_EXERCISE REQUIREMENTS:_
Your copy should hold the lines below from the first through the one that contains "261 112 5.82", each retyped exactly, and no pictures.

_INPUT FOR THIS TASK:_

────

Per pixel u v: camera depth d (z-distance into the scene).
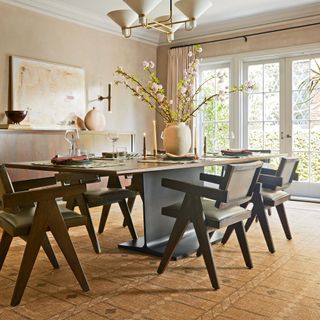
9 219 2.13
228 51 5.97
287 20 5.39
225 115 6.14
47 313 1.89
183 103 3.25
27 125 4.46
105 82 5.85
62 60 5.23
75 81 5.38
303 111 5.48
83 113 5.50
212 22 5.88
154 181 2.95
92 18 5.51
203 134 6.35
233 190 2.31
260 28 5.65
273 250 2.88
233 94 5.98
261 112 5.82
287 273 2.44
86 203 2.93
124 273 2.46
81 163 2.58
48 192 2.07
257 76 5.84
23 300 2.05
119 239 3.30
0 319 1.83
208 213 2.33
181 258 2.75
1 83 4.55
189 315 1.86
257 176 2.48
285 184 3.15
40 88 4.92
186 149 3.16
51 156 4.63
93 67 5.66
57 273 2.46
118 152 3.45
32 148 4.41
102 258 2.77
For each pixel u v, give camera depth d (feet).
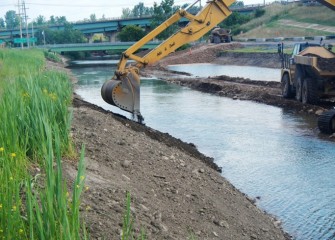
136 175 28.04
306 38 209.46
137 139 38.68
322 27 249.55
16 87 31.17
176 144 45.55
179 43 57.52
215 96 95.45
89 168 25.00
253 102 84.53
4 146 19.15
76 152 27.43
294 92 79.20
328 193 34.24
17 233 13.82
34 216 14.43
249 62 199.41
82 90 105.91
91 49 275.39
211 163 41.98
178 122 64.39
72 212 13.82
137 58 55.98
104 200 20.62
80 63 251.39
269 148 48.34
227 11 58.85
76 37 361.30
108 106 75.77
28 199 13.73
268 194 34.40
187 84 119.34
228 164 42.55
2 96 26.81
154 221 20.85
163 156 35.45
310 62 67.36
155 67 192.95
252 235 25.08
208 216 25.22
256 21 299.99
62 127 26.02
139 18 347.77
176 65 217.77
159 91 106.73
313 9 282.97
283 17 291.58
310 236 27.17
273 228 27.45
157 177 29.17
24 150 20.98
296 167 41.09
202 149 48.44
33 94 25.76
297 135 54.44
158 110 75.77
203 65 213.46
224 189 32.40
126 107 53.83
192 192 28.22
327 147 48.16
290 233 27.61
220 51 236.84
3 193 14.82
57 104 26.91
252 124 62.08
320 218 29.78
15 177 16.96
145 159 32.55
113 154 30.63
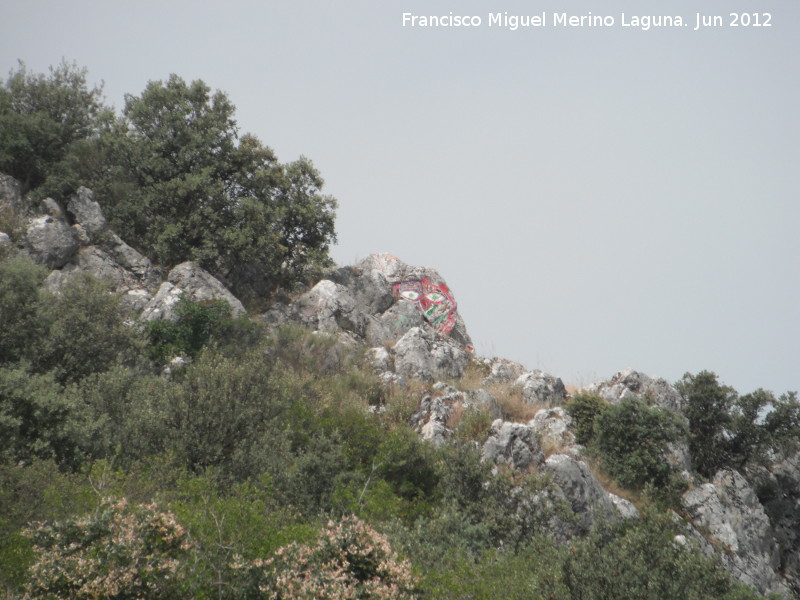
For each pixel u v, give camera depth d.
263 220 142.38
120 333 96.31
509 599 52.31
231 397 82.75
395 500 77.00
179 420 79.19
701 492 116.44
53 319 90.69
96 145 142.12
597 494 96.38
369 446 93.69
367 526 50.41
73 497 54.47
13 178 125.25
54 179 128.62
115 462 71.69
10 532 49.59
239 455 77.00
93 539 43.28
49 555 41.81
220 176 148.88
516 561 60.41
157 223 139.62
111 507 45.22
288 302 149.38
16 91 139.75
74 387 80.50
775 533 137.00
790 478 142.75
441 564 58.66
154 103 149.12
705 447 141.25
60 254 119.62
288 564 46.62
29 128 131.00
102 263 124.31
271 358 115.94
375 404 116.75
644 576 53.44
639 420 118.25
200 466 76.44
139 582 42.00
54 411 70.75
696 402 144.00
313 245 156.62
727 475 131.88
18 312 87.94
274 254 144.50
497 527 78.19
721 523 112.81
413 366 130.25
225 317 118.50
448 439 100.56
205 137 147.50
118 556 42.28
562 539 82.19
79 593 40.44
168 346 111.12
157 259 139.12
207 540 47.25
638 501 111.44
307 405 99.81
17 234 116.00
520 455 97.44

────

_ANSWER SECTION:_
Per pixel u v: camera depth d (z-distance into the scene).
9 219 2.13
228 51 5.97
287 20 5.39
225 115 6.14
47 313 1.89
183 103 3.25
27 125 4.46
105 82 5.85
62 60 5.23
75 81 5.38
303 111 5.48
83 113 5.50
212 22 5.88
154 181 2.95
92 18 5.51
203 134 6.35
233 190 2.31
260 28 5.65
273 250 2.88
233 94 5.98
261 112 5.82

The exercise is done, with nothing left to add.